Introduce one explicit runtime model for:

  • always-on service skills
  • lazy scenario-support skills
  • on-demand tool or UI helper skills
  • scenario to skill bindings

The model must improve startup behavior, reduce accidental background work, and avoid metadata drift between skill.yaml and scenario.yaml.

Problem

Today AdaOS already has:

  • skill install and activation mechanics
  • scenario manifests with legacy depends
  • runtime code that can eagerly subscribe and refresh during startup

But it does not yet have one typed architectural layer that answers:

  • when should a skill be active
  • who declares that a scenario needs a skill
  • whether a skill is always-on, lazy, or fully on-demand
  • how heavy background workers should behave when no client is using the scenario

This gap is visible in infrascope_skill, where a UI-facing scenario support skill can do heavy refresh work during runtime startup even when the scenario is not actively open.

Design Principles

Separate loaded from active

A skill may be:

  • loaded
  • manifest is known
  • handlers can be discovered
  • lightweight event subscriptions may exist
  • active
  • background workers may run
  • periodic refresh is allowed
  • scenario-facing projections may be eagerly maintained

This separation lets AdaOS keep discovery simple without forcing every skill into eager runtime work.

Prefer cheap inactive handlers over deferred subscription wiring

For the first general activation architecture, AdaOS should keep lazy skills subscribed early but make inactive handlers cheap.

That means:

  • subscriptions may still be registered during startup
  • inactive handlers must avoid repository, git, config, filesystem, or YDoc-heavy work
  • inactive handlers may enqueue lightweight invalidation or no-op quickly
  • expensive refresh and background maintenance must wait for activation

This is preferred over dynamic subscribe and unsubscribe wiring because it is simpler, safer, and easier to roll out incrementally across existing skills.

One source of truth for dependency ownership

Scenario dependency ownership belongs to the scenario manifest.

That means:

  • scenario manifests declare which skills they require or optionally use
  • skill manifests declare activation policy and runtime constraints
  • skill manifests do not own scenario dependency truth

This avoids a fragile fully mirrored declaration model.

Activation policy belongs to the skill

A skill still needs to declare how it behaves at runtime.

That belongs in skill.yaml, because the skill owns:

  • whether it is eager, lazy, or on_demand
  • whether startup activation is allowed
  • whether background refresh is permitted
  • whether it only becomes active when specific scenarios are active

Legacy compatibility first

Existing scenario manifests use depends.

_Task prompt_
Translate this sentence from the AdaOS skill activation design into Spanish: "Scenario dependency ownership belongs to the scenario manifest." The lines that come next have nothing to do with the work here.

_Data provided_
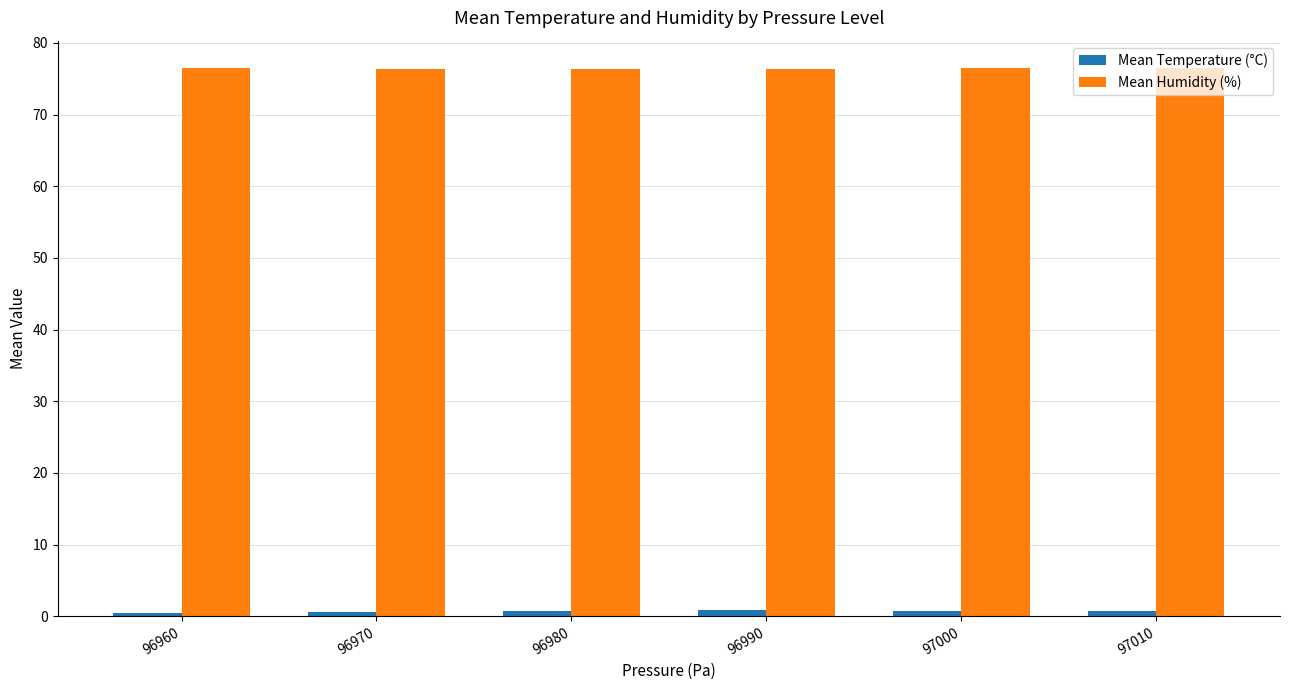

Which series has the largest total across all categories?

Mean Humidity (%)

_Problem solution_
La responsabilidad sobre las dependencias de un escenario corresponde al manifiesto del escenario.